Fighting this in my mind was even harder than the physical pain. I felt trapped. I was sad about the life I lost. Some days, the feeling of depression was so heavy, it was worse than the sickness itself.
The Turning Point – The Decision for Transplant
After weeks on dialysis, I couldn’t take it anymore. I was alive, but I wasn’t living. I was growing weaker, both physically and mentally.
My wife immediately expressed her desire to donate her kidney to me. But our blood groups didn’t match. Then, my younger brother, who was 27, said he would do it. His blood group was the same as mine.
That was the day everything changed. For the first time, I had real hope. I could picture an everyday life again—playing with my son, chasing my dreams. It gave me a reason to fight the dark thoughts in my head. The sleeping pills and antidepressants weren’t working, and even talking to a psychologist didn’t stop the worry and fear from spinning in my mind.
Then the lengthy testing process started. So many tests and questions. It was an emotional rollercoaster, waiting to see if my brother was a perfect match. Every time the phone rang, my heart would jump. But underneath all the fear, there was now a small, steady hope that things could get better.
My Kidney Transplant: The Light at the End of the Tunnel
Then, the call came.
I remember all the hectic tests: the blood work, the scans. The most important one was the tissue matching with my brother.
When the result came in, my coordinator told me that our match was excellent. That meant my body would be less likely to reject his kidney.
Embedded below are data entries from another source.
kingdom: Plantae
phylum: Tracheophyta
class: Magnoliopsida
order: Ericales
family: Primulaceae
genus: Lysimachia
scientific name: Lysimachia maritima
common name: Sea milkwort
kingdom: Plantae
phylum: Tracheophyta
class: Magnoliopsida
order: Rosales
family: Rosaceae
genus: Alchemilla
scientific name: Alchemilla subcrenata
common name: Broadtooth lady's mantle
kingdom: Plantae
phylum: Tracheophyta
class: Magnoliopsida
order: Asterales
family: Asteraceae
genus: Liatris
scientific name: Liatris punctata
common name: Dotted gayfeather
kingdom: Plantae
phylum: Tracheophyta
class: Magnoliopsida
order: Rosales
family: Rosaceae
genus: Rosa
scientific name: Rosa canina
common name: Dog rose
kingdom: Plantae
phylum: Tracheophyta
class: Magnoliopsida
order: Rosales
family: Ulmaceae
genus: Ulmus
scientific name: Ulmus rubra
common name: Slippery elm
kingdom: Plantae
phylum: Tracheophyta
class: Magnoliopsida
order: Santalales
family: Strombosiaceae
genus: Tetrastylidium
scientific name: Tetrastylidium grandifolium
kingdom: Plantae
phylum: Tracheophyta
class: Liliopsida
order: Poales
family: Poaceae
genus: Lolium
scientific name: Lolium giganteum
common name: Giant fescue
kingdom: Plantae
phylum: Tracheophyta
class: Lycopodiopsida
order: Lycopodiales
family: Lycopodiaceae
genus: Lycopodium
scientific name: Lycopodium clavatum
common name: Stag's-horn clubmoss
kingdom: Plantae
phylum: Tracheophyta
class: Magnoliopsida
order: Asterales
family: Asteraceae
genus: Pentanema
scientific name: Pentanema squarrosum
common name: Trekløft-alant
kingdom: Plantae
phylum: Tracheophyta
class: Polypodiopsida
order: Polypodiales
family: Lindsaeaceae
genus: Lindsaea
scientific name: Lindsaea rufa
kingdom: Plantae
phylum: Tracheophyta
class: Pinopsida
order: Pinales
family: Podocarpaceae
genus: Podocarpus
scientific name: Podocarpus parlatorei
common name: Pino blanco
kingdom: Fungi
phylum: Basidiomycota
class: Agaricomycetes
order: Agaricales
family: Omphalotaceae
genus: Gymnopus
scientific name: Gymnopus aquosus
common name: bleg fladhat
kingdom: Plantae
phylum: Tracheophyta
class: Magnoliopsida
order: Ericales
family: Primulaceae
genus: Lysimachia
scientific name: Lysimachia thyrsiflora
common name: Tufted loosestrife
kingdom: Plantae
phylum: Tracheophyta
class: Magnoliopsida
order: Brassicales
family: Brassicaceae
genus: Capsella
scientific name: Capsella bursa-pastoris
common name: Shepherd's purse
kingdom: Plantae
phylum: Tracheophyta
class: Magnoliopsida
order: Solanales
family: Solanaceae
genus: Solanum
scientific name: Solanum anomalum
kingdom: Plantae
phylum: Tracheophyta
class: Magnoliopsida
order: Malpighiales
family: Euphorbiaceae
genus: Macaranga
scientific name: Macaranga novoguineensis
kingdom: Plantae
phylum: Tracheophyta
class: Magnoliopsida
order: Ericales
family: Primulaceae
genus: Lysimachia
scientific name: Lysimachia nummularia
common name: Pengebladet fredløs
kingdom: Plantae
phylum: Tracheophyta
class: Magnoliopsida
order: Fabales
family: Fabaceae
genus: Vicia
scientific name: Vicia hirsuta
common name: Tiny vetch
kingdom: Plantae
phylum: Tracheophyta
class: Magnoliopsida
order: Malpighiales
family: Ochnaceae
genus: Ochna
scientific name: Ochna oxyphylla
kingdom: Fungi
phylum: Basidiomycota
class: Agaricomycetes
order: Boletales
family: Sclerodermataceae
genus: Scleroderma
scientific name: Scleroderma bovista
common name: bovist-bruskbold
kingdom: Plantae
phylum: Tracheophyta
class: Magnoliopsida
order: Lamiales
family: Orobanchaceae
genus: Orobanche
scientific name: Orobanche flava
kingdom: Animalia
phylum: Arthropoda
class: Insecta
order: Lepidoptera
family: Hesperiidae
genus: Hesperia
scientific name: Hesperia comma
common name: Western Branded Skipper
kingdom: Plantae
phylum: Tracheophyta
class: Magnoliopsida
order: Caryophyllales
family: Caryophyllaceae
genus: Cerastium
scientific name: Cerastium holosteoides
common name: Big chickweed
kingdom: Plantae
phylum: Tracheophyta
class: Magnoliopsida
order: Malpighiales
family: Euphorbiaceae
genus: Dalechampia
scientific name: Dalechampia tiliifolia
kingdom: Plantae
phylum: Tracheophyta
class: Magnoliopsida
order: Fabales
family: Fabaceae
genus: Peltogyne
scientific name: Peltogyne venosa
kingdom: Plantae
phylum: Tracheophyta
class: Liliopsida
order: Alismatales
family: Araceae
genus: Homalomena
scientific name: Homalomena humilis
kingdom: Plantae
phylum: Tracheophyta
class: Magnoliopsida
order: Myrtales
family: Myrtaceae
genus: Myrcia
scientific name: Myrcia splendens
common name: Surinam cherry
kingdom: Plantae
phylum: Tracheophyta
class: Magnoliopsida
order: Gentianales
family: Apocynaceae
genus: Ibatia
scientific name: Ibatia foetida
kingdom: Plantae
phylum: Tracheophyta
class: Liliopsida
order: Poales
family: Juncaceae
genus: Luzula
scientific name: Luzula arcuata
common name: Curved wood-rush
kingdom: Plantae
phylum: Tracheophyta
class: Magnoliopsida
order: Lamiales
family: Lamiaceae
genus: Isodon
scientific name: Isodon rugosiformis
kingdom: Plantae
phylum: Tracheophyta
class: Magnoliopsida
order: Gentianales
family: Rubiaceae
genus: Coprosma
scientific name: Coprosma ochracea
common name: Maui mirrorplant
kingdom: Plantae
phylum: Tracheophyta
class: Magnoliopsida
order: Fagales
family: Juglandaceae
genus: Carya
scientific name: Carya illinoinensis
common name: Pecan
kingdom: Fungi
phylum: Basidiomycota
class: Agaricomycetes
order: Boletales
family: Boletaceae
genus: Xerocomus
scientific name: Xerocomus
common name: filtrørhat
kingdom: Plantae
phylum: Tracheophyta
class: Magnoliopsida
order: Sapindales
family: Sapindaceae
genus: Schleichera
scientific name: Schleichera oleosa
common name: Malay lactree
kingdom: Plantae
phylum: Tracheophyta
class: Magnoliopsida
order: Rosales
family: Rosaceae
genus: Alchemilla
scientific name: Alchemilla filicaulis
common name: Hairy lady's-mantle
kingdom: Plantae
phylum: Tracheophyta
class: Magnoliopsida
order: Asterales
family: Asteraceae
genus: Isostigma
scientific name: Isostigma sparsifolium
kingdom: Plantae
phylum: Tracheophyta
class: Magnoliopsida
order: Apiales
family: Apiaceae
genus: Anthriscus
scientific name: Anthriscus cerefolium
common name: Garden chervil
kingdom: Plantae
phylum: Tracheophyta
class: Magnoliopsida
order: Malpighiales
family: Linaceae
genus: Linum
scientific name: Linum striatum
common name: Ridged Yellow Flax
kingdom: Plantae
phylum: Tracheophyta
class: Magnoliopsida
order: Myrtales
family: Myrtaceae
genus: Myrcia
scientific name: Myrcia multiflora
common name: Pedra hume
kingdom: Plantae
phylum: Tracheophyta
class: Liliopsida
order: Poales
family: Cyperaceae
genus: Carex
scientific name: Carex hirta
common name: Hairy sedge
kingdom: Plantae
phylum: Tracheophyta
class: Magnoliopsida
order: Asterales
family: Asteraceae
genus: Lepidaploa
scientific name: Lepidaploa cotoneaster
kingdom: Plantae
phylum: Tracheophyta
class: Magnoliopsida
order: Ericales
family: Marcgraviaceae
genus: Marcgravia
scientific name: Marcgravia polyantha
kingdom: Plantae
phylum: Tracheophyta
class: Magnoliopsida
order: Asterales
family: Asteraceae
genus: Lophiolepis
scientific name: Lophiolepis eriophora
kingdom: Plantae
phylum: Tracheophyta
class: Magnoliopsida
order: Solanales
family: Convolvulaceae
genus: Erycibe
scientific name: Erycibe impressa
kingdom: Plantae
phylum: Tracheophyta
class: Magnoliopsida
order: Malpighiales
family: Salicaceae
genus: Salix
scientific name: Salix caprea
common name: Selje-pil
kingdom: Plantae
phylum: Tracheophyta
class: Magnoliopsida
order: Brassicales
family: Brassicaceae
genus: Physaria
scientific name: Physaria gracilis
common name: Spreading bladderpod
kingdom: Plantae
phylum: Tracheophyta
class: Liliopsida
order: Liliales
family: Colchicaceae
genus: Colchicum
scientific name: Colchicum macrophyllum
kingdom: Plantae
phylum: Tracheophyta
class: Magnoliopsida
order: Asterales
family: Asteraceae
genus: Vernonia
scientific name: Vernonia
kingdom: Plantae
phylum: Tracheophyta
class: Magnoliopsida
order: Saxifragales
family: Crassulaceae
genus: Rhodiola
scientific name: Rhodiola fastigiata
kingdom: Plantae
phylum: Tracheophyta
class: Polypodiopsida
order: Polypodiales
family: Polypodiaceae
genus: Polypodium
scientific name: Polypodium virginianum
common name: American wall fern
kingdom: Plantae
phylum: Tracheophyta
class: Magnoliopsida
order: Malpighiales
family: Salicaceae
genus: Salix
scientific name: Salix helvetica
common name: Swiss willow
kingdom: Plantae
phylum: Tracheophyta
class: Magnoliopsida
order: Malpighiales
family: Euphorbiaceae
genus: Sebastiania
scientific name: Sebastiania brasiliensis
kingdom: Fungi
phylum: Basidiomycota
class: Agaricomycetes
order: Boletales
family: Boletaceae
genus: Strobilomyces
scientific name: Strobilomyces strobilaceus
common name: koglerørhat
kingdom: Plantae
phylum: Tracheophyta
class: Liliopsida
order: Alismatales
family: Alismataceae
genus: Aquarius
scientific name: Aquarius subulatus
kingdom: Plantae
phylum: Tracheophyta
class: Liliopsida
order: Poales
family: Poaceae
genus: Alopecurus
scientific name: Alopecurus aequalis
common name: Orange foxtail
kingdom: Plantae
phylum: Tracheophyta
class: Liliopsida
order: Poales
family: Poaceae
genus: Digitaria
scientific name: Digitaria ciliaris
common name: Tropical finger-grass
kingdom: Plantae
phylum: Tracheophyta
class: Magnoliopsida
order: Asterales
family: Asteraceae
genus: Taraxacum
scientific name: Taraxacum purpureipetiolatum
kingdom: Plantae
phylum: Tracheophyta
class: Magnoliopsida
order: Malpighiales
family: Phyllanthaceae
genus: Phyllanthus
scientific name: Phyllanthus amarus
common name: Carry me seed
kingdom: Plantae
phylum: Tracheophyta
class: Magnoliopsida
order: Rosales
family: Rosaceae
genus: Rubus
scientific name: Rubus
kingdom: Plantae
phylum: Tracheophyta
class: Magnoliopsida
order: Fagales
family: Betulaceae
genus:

However, we then encountered a significant obstacle. Just before my surgery date, they found out I had Hepatitis C (HCV). I was shocked. I didn’t know how I got it. Maybe from a dialysis machine.
It felt like a nightmare. My transplant was put on hold.
I went through three months of treatment for it. Thankfully, my liver function test returned to normal after just ten days.
Finally, we got a new surgery date.
The weeks leading up to the transplant were the hardest of my life. Daily hospital visits. More tests.
I was so nervous before every one of my brother’s test results. He was my only hope.



The day of my surgery at the Pakistan Kidney and Liver Institute (PKLI) in Lahore finally arrived.
Waking up after the surgery was a strange feeling. The first thing I noticed was that the heavy dialysis fatigue was gone.
I looked at my arm. No needles.
I knew my life had just changed completely.
It wasn’t the end of my journey. It was the most beautiful beginning. I felt a wave of relief and hope I hadn’t felt in years.
Conclusion: Why I’m Sharing This With You
I’m sharing this raw story for one simple reason.
If you are walking this difficult path, I want you to know you are not alone.
Not in your fear.
Not in your pain.
And not in your hope.
My experience taught me something. Even when you feel completely broken, there is a strength inside you that you don’t know is there.
Renal Renewal was born from that strength.
This blog is my way of reaching out.
It will be an honest guide for life _after_ the transplant—the good days, the hard days, and everything in between.